First, I haven't seen "Galaxy Quest" yet, but after reading your review, I intend to hie me down to Hollywood Video and grab me a copy. Just one little detail (which you and half the other visitors to this site have probably already noticed): the uniforms worn by NSEA Protector's crew are obviously derived from those worn by Enterprise-D's crew in ST:TNG. Anyway, the other source I wanted to recommend is a book called _The Making of the Trek Conventions_ (I *think* that's the title) by Joan Winston. Since you mentioned the documentary "Trekkies", I thought you would be interested in this book (while long out of print, you should be able to find it through a good used-book search service such as Bibliofind.com). The relevance here is that the Star Trek conventions, IMO, started the whole modern fandom subculture - although science-fiction fans had had, for many years beforehand, their World Science Fiction Conventions, and still do - and this book is a fascinating (sorry about stealing the word, Spock) look at the first such conventions in the early-to-mid-1970's. I think you'd really enjoy reading it if you could find it and it'd give you some grist for your article mill. (I'd offer to send you my own copy, but I'd insist on having it back when you're done. :) )
-Joe- (jadmire@monumental.com)

FROM SELF CENTERED TO OTHER CENTERED
Subject: lots here
Date: Sat, 15 Jul 2000
From: Pat and Jerry Westfall aranch@jps.net

I just was informed about your site. I loved Galaxy Quest. Saw it several times and it just got better. Tim Allen was the original draw. He was so natural, human on his tv series. I think the aliens should have received some kind of award for their incredible body language and verbal language skills. What I saw in this movie was the following. The crew went from self-centeredness to other-centeredness. And when they began to care for others (the aliens, each other) it spread. Also, when someone (aliens) believed in them, the crew rose up to become their best selves. To be so loved was transforming. And then when Tim Allen became a listener, a respecter of the teen boy's wisdom, he grew in humility. Near death experiences resulted in renewed appreciation for life. Lots more there. "Never give up" could be seen as "I can do ALL things thru Christ, and thru having faith. I love this stuff.
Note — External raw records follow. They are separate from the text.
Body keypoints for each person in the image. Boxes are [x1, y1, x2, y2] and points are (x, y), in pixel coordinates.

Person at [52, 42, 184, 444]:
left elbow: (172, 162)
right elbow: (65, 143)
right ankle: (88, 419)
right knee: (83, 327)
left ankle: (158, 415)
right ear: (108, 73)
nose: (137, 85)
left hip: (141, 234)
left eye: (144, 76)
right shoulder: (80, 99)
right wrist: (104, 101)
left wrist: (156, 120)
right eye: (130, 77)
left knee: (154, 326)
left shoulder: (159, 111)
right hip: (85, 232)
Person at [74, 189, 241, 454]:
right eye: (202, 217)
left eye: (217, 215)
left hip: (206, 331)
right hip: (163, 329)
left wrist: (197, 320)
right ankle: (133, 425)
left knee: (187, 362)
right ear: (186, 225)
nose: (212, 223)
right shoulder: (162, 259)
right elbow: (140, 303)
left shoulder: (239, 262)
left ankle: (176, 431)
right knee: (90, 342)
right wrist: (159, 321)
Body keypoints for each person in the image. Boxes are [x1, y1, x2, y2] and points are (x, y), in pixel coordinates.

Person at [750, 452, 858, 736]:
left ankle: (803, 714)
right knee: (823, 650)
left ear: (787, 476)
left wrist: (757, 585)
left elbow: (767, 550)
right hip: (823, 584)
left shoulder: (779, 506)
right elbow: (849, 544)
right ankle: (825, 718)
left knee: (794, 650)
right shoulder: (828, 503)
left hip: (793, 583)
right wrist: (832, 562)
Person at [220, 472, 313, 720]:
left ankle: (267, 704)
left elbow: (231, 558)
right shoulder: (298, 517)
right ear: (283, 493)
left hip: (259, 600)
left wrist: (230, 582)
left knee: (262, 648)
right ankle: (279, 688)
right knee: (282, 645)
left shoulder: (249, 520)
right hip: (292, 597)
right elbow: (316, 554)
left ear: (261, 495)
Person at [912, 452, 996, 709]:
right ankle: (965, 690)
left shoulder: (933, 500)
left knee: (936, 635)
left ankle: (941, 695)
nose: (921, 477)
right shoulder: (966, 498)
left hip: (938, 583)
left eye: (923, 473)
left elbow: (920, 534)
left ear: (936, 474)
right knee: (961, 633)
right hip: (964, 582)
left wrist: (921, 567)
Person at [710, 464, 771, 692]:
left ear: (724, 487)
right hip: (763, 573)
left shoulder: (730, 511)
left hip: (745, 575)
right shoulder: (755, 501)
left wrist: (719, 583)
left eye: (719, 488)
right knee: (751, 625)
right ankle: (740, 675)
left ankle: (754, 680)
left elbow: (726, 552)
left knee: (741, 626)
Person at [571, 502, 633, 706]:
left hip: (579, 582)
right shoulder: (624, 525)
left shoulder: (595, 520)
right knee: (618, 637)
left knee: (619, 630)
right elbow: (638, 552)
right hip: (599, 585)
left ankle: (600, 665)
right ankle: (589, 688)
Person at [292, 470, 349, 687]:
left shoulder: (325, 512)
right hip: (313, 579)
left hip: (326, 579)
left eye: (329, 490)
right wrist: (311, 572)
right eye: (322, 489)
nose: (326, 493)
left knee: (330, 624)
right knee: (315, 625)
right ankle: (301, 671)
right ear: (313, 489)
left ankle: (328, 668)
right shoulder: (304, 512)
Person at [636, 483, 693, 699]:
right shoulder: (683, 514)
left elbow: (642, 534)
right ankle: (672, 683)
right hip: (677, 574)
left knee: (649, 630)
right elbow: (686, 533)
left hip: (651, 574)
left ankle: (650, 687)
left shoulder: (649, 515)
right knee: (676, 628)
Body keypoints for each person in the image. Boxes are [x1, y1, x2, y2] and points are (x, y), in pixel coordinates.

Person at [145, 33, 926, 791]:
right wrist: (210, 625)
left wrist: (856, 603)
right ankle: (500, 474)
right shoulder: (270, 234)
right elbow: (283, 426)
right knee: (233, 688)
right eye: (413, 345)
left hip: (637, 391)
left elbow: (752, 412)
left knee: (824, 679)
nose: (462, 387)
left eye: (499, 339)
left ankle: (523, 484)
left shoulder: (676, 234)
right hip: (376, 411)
Thanks for your web site. My husband and I use clips from contemporary films to illustrate points in our workshops (men's, and marriage.) For example: on how having a sense of purpose and destiny can transform us -- Tom Hanks in Joe vs. the Volcano. On being made in our Father's image-- Lion King. On getting our identity from who we are, not what we do --- Frisco Kid. We agree, there is a new spirituality in Hollywood. What an answer to decades of prayer.